I've decided that Bleeding and Dangerous Terrain cause Fatigue directly, not Damage. This means that you don't Defend against it, and it won't cause a Critical Strike. I know this nerfs them, but it stops a lot of complication, and prevents the ridiculous Bleeding Crit Cascade.

Is it RAW? Nope. But sometimes RAW is wrong.

46 minutes ago, The Grand Falloon said:

It's for this reason that I say Dangerous Terrain ignores armor. If it didn't, Iron Forest would be pretty lame, and using it with a naginata would result in a broken weapon, basically all the time. Because it's razor-edged, so if you use it, your enemy just has to keep Strife equal to or less than his armor. A simple kimono? Keep one Strife and damage your weapon. You have a friend? He can move in and do the same. Now your weapon is broken.

I've decided that Bleeding and Dangerous Terrain cause Fatigue directly, not Damage. This means that you don't Defend against it, and it won't cause a Critical Strike. I know this nerfs them, but it stops a lot of complication, and prevents the ridiculous Bleeding Crit Cascade.

Is it RAW? Nope. But sometimes RAW is wrong.

For Iron Forest, the area around you counts a Dangerous Terrain. In no way it says that this damage is done by the weapon itself.
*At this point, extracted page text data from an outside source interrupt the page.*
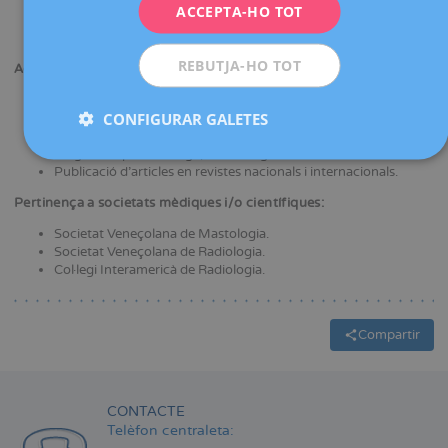
Diploma d'especialització/diploma de postgrau Patologia
ITALIANO
ACCEPTA-HO TOT
Mamària i Senología. Universitat de Barcelona.
Ecografia clínica.
ESPAÑOL
REBUTJA-HO TOT
Activitat científica:
Assistència a diferents cursos de formació.
CONFIGURAR GALETES
Presentació de comunicacions i pòsters en congressos
nacionals i internacionals en l'àmbit de la Radiologia,
Diagnòstic per la imatge, Ginecologia i Obstetrícia.
Publicació d'articles en revistes nacionals i internacionals.
Pertinença a societats mèdiques i/o científiques:
Societat Veneçolana de Mastologia.
Societat Veneçolana de Radiologia.
Col·legi Interamericà de Radiologia.
Compartir
CONTACTE
Telèfon centraleta:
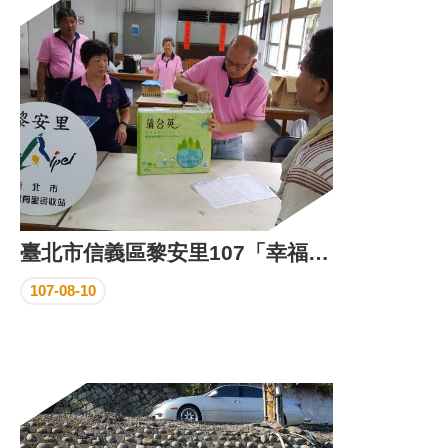
區
里
界
說
臺
北
市
鄰
長
名
冊
臺北市信義區黎安里107「幸福有里資源回收」活動
107-08-10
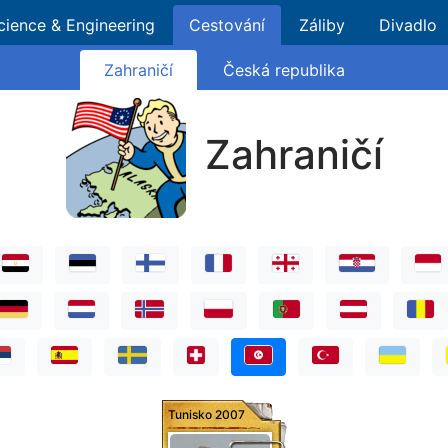
cience & Engineering
Cestování
Záliby
Divadlo
Zahraničí
Česká republika
Zahraničí
Tunisko 2007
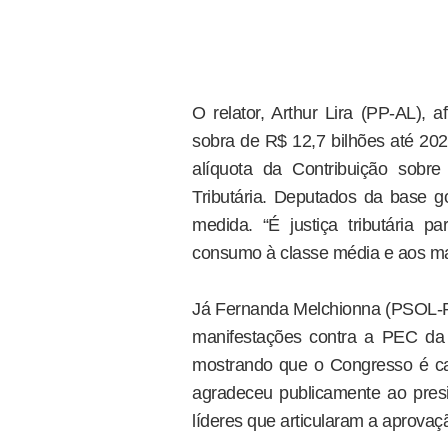
O relator, Arthur Lira (PP-AL), 
sobra de R$ 12,7 bilhões até 20
alíquota da Contribuição sobr
Tributária. Deputados da base g
medida. “É justiça tributária 
consumo à classe média e aos mais
Já Fernanda Melchionna (PSOL-RS
manifestações contra a PEC da B
mostrando que o Congresso é c
agradeceu publicamente ao pres
líderes que articularam a aprovaç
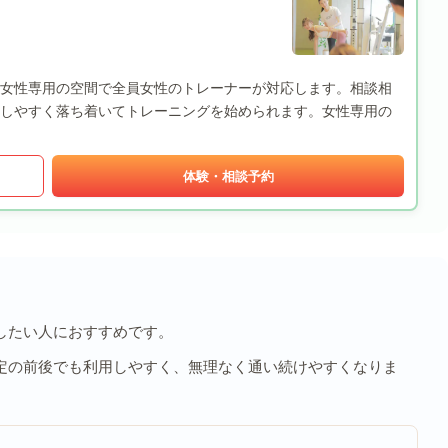
 藤沢店は、女性専用の空間で全員女性のトレーナーが対応します。相談相
しやすく落ち着いてトレーニングを始められます。女性専用の
体験・相談予約
したい人におすすめです。
定の前後でも利用しやすく、無理なく通い続けやすくなりま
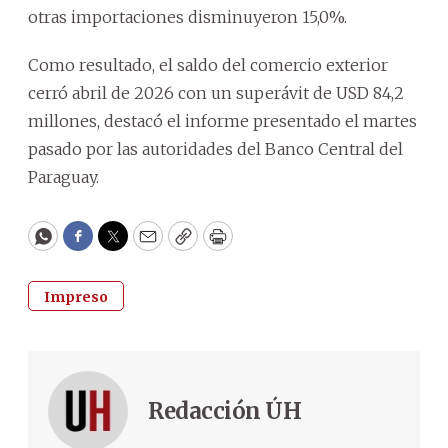
otras importaciones disminuyeron 15,0%.
Como resultado, el saldo del comercio exterior
cerró abril de 2026 con un superávit de USD 84,2
millones, destacó el informe presentado el martes
pasado por las autoridades del Banco Central del
Paraguay.
WhatsApp
Facebook
Twitter
Email
Copy
Print
Impreso
Redacción ÚH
It wouldn't get damaged if the opponent soaks all the damage from the "Terrain".

Dangerous Terrain is fine. If you think it is too weak, you can make "extremely dangerous terrain" and up the damage to x2 if you want.

Bleeding already goes through all Resistances. So it is also fine.
My personal issue with bleeding is that the Crit scales with the amount of Fatigue you have, I do not see the purpose of that part.
Honestly, just a high static number would have the same result. Remember you can't really take strife on the resist check for that anyway... It is absolutely devastating.
But honestly... it isn't enough of a big deal to put in my Houserule, so I just leave it as is.
Otherwise, I do not see what you mean by "Crit Cascade" ?

Edited by Avatar111
20 hours ago, Avatar111 said:

For Iron Forest, the area around you counts a Dangerous Terrain. In no way it says that this damage is done by the weapon itself. It wouldn't get damaged if the opponent soaks all the damage from the "Terrain".

Agreed.

Equally, note that the Razor-Edged quality is triggered " When you succeed at an Attack action check that deals damage to a target using a Razor-Edged item " - Iron Forest is not an action in and of itself, it's an opportunity, and the technique could quite realistically be triggered by spending 1211841275_OpportunitySmall.png.acf41343 on a failed check, or a Martial Arts [Melee] check which is not an attack action, both of which must logically prevent the effect from applying.

On ‎1‎/‎1‎/‎2020 at 7:09 PM, Avatar111 said:

I really think the biggest draw of the technique is the TN4, or even TN5 (water) fitness check which is absurdly strong.


I would agree. It's basically one of very few ways to pin an opponent with a short weapon the business end of a spear (aside from throwing a much higher number of 1211841275_OpportunitySmall.png.acf41343 with a Snaring polearm); any damage you manage to inflict with it is very much a bonus. It's not too hard to break past in Air stance (TN2) but obviously not everyone can fight effectively in that stance.